This patent describes a novel system and method for image inpainting, where missing or undesirable regions of an input image are filled in using guidance from a separate “guide image.” The core innovation lies in the use of machine learning models, particularly a Style Generative Adversarial Network (StyleGAN), to combine visual features from both the input image and the guide image in a deep latent space. This approach aims to generate inpainted content that is not only consistent with the remaining parts of the input image but also incorporates desirable visual characteristics from the guide image, offering greater control and improved quality, especially for large or complex missing regions.
Most Important Ideas
Problem Addressed: Traditional image inpainting based solely on the remaining parts of an incomplete image can struggle with large missing regions, complex patterns, and lacks control over the style and content of the generated pixels. Existing methods might produce undesirable artifacts.
Proposed Solution: Example-Guided Inpainting: The invention introduces an inpainting system that utilizes a “guide image” to provide new and controllable image content for filling in the missing region of an “input image.”
“An inpainting system is configured to inpaint a missing region of an input image based on a guide image. The input image and the guide image may be different images, and the guide image may thus provide new and controllable image content for guiding the inpainting of the missing region.”
System Architecture: The inpainting system comprises:
- Encoders: One or more encoders to generate latent representations of both the input and guide images.
- Latent Representation Operator: A component to combine these latent representations, for instance, through concatenation or cross-attention mechanisms.
- StyleGAN Model: A StyleGAN model is central to generating an intermediate output image with the inpainted content by leveraging the combined latent representation. The StyleGAN is trained to blend visual features from both input and guide images in its deep latent space.
- Output Image Generator: This component replaces the missing region of the original input image with the inpainted content from the StyleGAN’s output, often guided by an “inpainting mask.”
Advantages of the Approach:
- Control: The guide image allows users to control the visual appearance (e.g., color palette, geometric features, style) of the inpainted region.

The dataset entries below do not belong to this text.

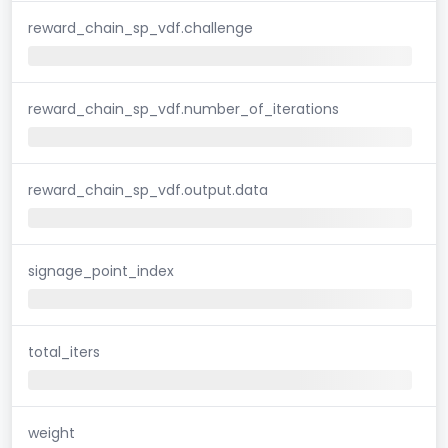
reward_chain_sp_vdf.challenge
reward_chain_sp_vdf.number_of_iterations
reward_chain_sp_vdf.output.data
signage_point_index
total_iters
weight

- Improved Quality for Large Missing Regions: The guide image provides additional information beyond the input image, enabling better inpainting for substantial missing areas.
- Feature Blending in Latent Space: Combining features in a deep latent space (rather than pixel space) enhances the coherence and plausibility of the inpainted content.
StyleGAN Architectures Considered: The patent discusses using different versions and architectural aspects of StyleGAN (e.g., StyleGAN1, StyleGAN2, StyleGAN3), highlighting components like mapping networks, synthesis networks with style blocks, affine transformations, noise injection, adaptive instance normalization, weight demodulation, and alias-free architectures.
Specific Architectural Element: Similarity Calculation: One embodiment introduces a “similarity calculator” to explicitly quantify the resemblance between the input and guide images. This metric can then be used to modulate how the features of the guide image are incorporated into the inpainted region, ensuring better contextual consistency.
“By quantifying the similarity between different aspects of guide image 304 and input image 302, similarity metric 442 may allow StyleGAN model 330B to incorporate into intermediate output image 332 aspects of guide image 304 that are similar to aspects of input image 302.”
Specific Architectural Element: Cross-Attention: Another embodiment utilizes cross-attention mechanisms between the intermediate states of the encoder (processing the guide image) and the intermediate outputs of the StyleGAN’s synthesis network. This allows the model to find and utilize similar patches or features from the guide image in a semantically relevant way for inpainting.
“Cross-attention calculator 464 may thus search guide image 304 for patches and/or features that are similar to input image 302, thereby allowing similar, rather than dissimilar patches and/or features of guide image 304 to be used for generating the inpainted image content.”
Training Process: The system is trained using a combination of loss functions:
- Perceptual Loss: Measures the visual similarity between the inpainted content and the guide image (and potentially the original input image) in a feature space extracted by a perceptual loss model.
- Adversarial Loss: Employed through a discriminator network to ensure the inpainted content looks realistic and natural by distinguishing between generated and real images.
The training process involves adjusting the parameters of the inpainting system (encoders, StyleGAN) to minimize these loss values.
Example Use Case: The document provides an example where a region of a building with an “Industrial” architectural style is inpainted using a guide image of a building with a “Gothic” style. The output image shows the inpainted region now resembling the Gothic style while remaining coherent with the rest of the scene.